Oil refinery complex, Grangemouth, Firth of Forth, Scotland |

In früheren Kulturen war die Erde heilig. Es war tabu, Löcher in sie zu graben. Kohle, Erze und andere Bodenschätze galten als Organe von Mutter Erde. Man ehrte sie, nahm nicht mehr als man gab, lebte eingebettet in einen Kreislauf von Werden und Vergehen und damit in einer Welt der Fülle, wo für alles gesorgt war.

Als das Tabu fiel, wurden aus Metall Münzen, Waffen, Werkzeuge und Maschinen, und mit Kohle und schließlich Erdöl trieb man ein neues System an, das sich mit einem einzigen kleinen Wort beschreiben lässt: mehr. Jeder wollte mehr von allem, mehr Komfort, mehr Besitz, mehr Dinge, die er nutzen und wegwerfen konnte, mehr Macht. Mensch glaubte, sich die Erde Untertan machen zu können, aber in Wirklichkeit war er Untertan seiner eigenen Gier geworden, immer auf der Suche nach: noch mehr.

Erdöl ist der Treibstoff dieses Systems, das uns eine einheitliche Konsumwelt rund um Planeten beschert und aus Ozeanen, Regenwäldern, Flüssen Kloaken macht. Von Klimawandel und Kriegen ums Öl ganz zu schweigen. Doch langsam ändert sich das Bewusstsein. Immer mehr wissen, dass Leben nicht unbegrenzt wächst und dass “mehr” auf Dauer zu “nichts” führt. Industriezweige planen ihre Umstellung auf erneuerbare Energien, der Petrodollar wankt wie die Titanic kurz vor dem Absaufen. Wer noch alle Tassen im Schrank hat, entzieht dem untergehenden Erdöl-System seine Gelder, seiner Forschung und Investition. Neuseeland und Costa Rica kündigten die Umstellung auf erneuerbare Energien ebenso an wie die Städte Barcelona und New York. Sogar die Allianz Versicherung erklärt ihren Ausstieg. Na also, geht doch!

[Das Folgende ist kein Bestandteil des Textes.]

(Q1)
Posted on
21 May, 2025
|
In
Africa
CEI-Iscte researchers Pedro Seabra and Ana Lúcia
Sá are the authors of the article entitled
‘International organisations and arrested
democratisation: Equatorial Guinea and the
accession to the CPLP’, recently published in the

Aber ausgerechnet bei GALP scheint diese Botschaft noch nicht angekommen zu sein. Ausgerechnet in unserem von der Sonne gesegneten Land will es die Öl-Industrie noch mal so richtig krachen lassen. Neun Verträge mit Ölfirmen für konventionelle Bohrungen und Fracking wurden in den letzten Jahren nach öffentlichen Protesten gekippt. Doch im letzten Moment der Frist schließt ausgerechnet eine Regierung, die auch richtig viele Dinge gut gemacht hat, unter Ausschluss der Öffentlichkeit Verträge mit dem Ölkonsortium GALP/ENI. Eine der schönsten Küsten der Welt mit den wertvollsten Wasserreservoirs Europas kommt in die Gefahr einer Ölpest.

Für die 50.000 Unterzeichner der Petition gegen die Ölbohrung an der Algarve, für all die, die seit vier Jahren mit juristischen, politischen, zivilen und kreativen Mitteln auf die Gefahren für die Natur, die Wirtschaft, den Tourismus, die Fischerei hinweisen – z.B. auch auf die vermehrten Erdbeben in Erdölbohrgebieten – für sie ist die Ankündigung ein Schlag ins Gesicht.

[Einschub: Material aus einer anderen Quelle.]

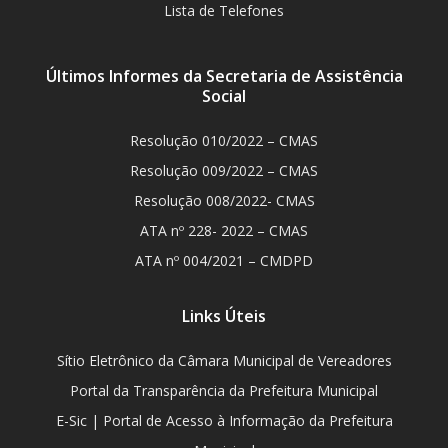
Lista de Telefones
Últimos Informes da Secretaria de Assistência
Social
Resolução 010/2022 – CMAS
Resolução 009/2022 – CMAS
Resolução 008/2022- CMAS
ATA nº 228- 2022 – CMAS
ATA nº 004/2021 – CMDPD
Links Úteis
Sítio Eletrônico da Câmara Municipal de Vereadores
Portal da Transparência da Prefeitura Municipal
E-Sic | Portal de Acesso à Informação da Prefeitura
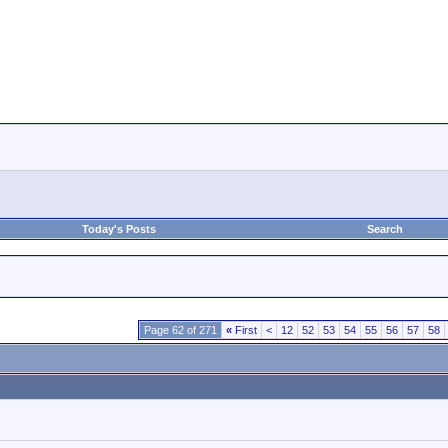
Today's Posts
Search
Page 62 of 271
«
First
<
12
52
53
54
55
56
57
58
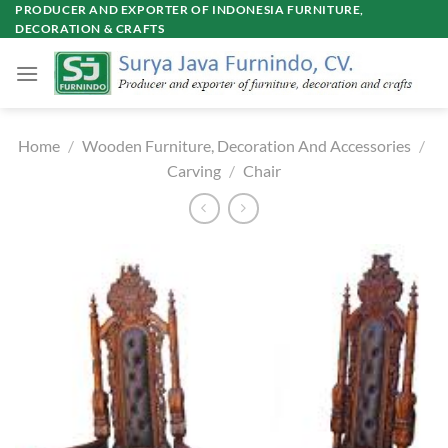
Skip
PRODUCER AND EXPORTER OF INDONESIA FURNITURE,
DECORATION & CRAFTS
to
content
Home
/
Wooden Furniture, Decoration And Accessories
/
Carving
/
Chair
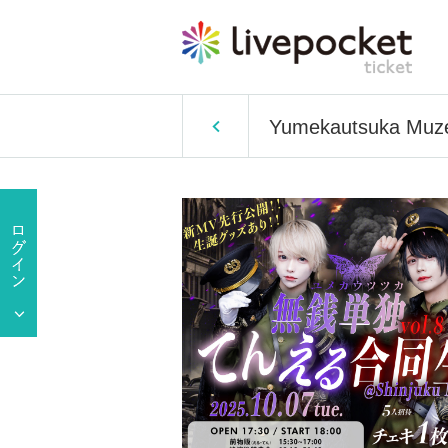
Yumekautsuka Muzeni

“Es ist schwer, in diesen Zeiten nicht die Hoffnung und das Vertrauen in die Demokratie zu verlieren”, sagt Aktivistin Catarina Gomes von der Aktion Linha Vermelha. Bis zum geplanten Bohrtermin ab 15. September müssen die Aktionen des landesweiten Bündnis “Nein zur Bohrung, Ja zur Zukunft“ also noch entschlossener, noch wirksamer, noch aufrüttelnder werden, um den Irrsinn noch zu stoppen. Aber wie?

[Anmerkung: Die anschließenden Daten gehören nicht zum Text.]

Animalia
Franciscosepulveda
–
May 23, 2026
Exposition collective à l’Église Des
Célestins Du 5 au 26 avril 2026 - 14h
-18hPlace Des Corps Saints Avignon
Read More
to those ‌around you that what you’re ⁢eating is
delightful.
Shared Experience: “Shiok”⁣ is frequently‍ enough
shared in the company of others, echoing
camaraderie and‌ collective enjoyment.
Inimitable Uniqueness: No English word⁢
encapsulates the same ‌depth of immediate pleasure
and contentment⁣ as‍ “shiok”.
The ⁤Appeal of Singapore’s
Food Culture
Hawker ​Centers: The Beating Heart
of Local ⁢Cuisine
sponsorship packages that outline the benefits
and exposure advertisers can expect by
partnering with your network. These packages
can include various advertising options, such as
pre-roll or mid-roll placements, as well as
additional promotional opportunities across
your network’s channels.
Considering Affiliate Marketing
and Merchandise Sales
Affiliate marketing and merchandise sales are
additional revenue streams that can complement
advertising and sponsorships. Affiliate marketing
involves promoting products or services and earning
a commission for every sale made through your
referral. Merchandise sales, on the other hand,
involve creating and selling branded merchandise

Im Gespräch ist ein breiter Boykott gegen GALP, um das Unternehmen dort zu treffen, wo es am meisten weh tut, am Profit. Soll das NEIN Erfolg haben, muss eine Gesellschaft auch wissen, wozu sie JA sagt – und das kann nur der komplette Ausstieg aus dem Ölsystem sein und der Einstieg in ein System dezentraler Solarenergie: in Portugal und weltweit. Damit die Verantwortlichen aus Politik und Wirtschaft wirklich umsteigen, braucht es uns. Eine signifikante Zahl von Menschen, Gemeinden, Unternehmen, die schon jetzt zeigen: Ein Leben ohne Öl ist nicht nur möglich. Es ist sogar schön, denn es ehrt und schützt, was uns wirklich wichtig ist. Am Dienstag, dem 7. August werden voraussichtlich viele tausend Menschen einen Aktionstag an den Stränden Portugals und speziell in Aljezur unternehmen.